The show has great dancing, including Rose and Irving do a Fred Astaire-Ginger Rogers bit with “Can’t Buy Me Love.” That is Irving’s third multi-art-form physical challenge in the production. He sings “Do You Want to Know a Secret” while romping around the stage, leaping on and off tree stumps, in a dance that combines Gene Kelly athleticism with Ann Margaret flirtation. His night starts as a wrestler, coming back from certain defeat to take out Charles with a diving overhead chop.

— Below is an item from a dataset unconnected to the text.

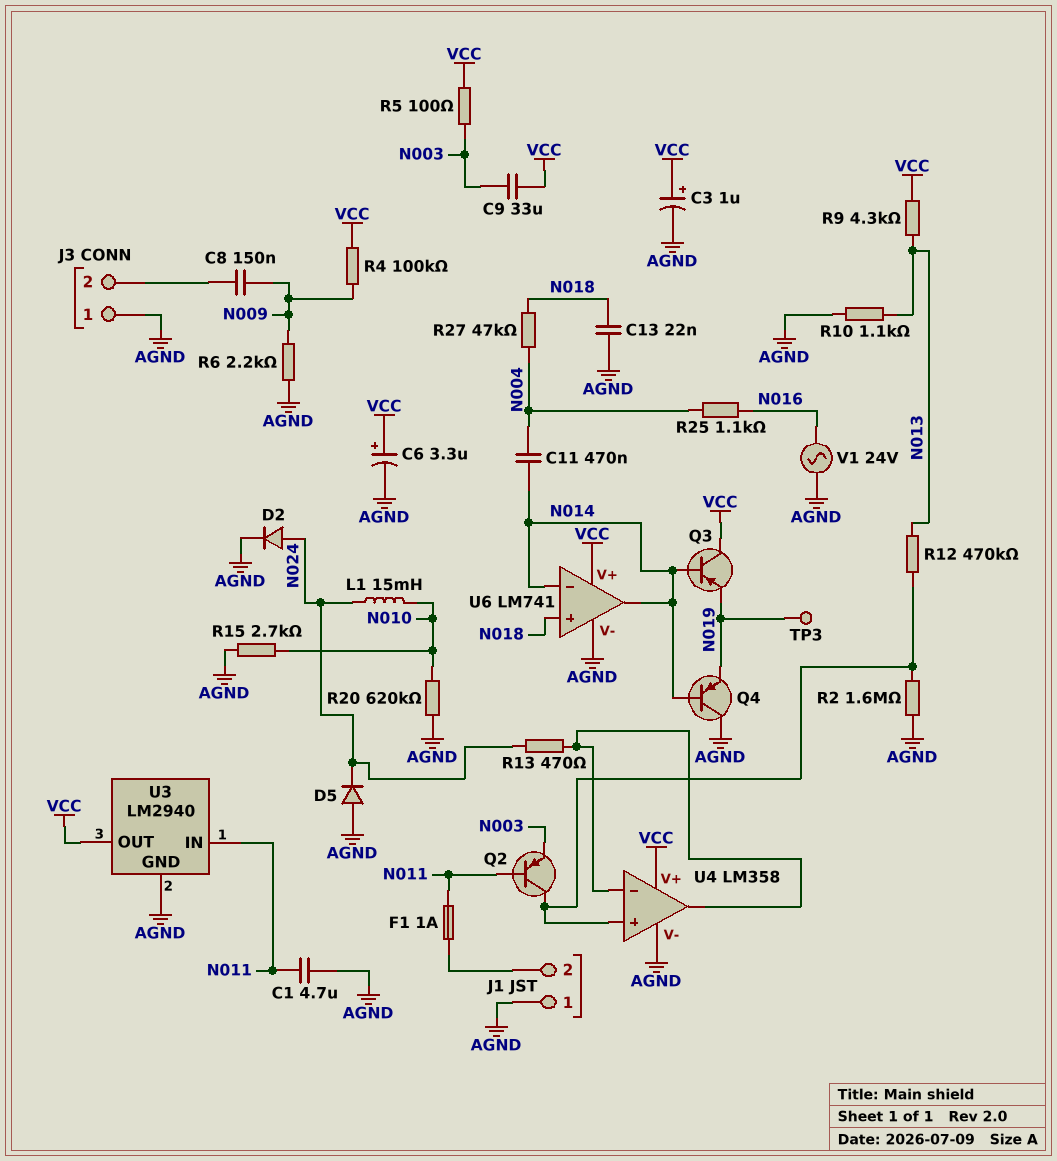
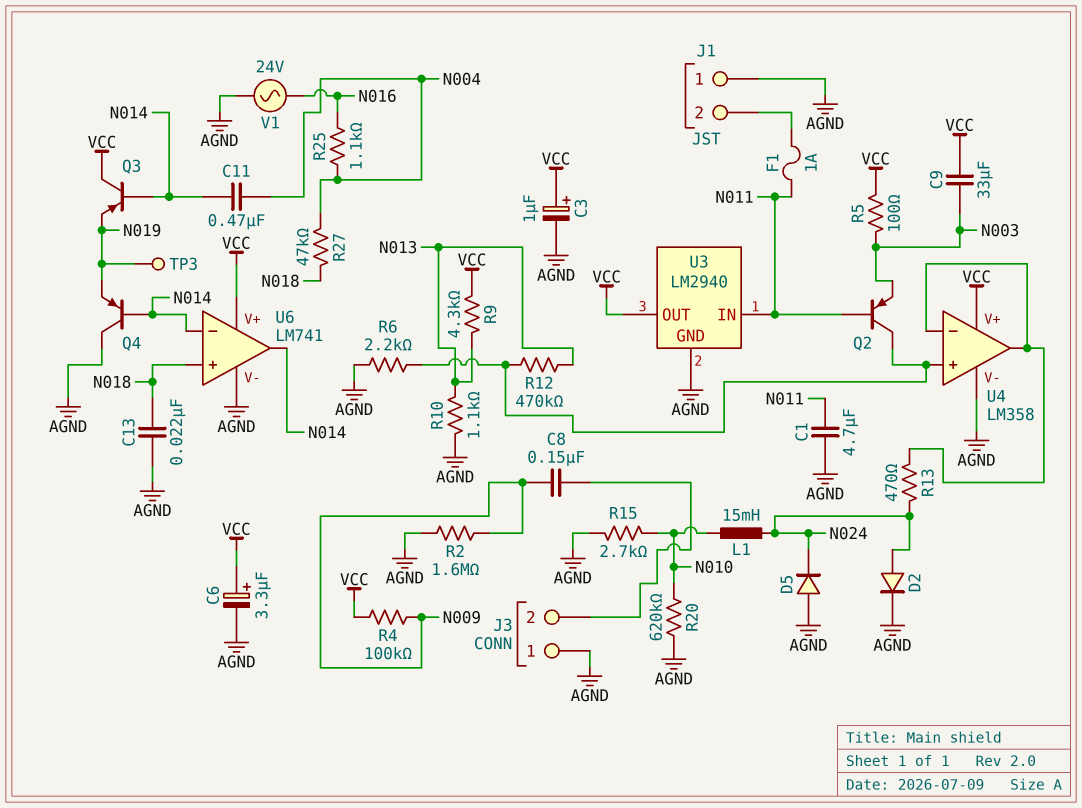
R2: 1.6M (AGND, U4/in+) -> 1.6M (AGND, N009)
R6: 2.2k (AGND, N009) -> 2.2k (AGND, U4/in+)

With its five-year, coast-to-coast, across the continent success, this As You Like It could be a hit on Broadway and tour globally. If you love Shakespeare, you'll love this and get some great Beatles music, too. If you love the Beatles, you'll love this and get some laugh-a-minute Shakespeare, too. If you just want a groovy good time, here you go. On the whole, this Shakespeare + Beatles invocation works. Goo-goo, goo-joob.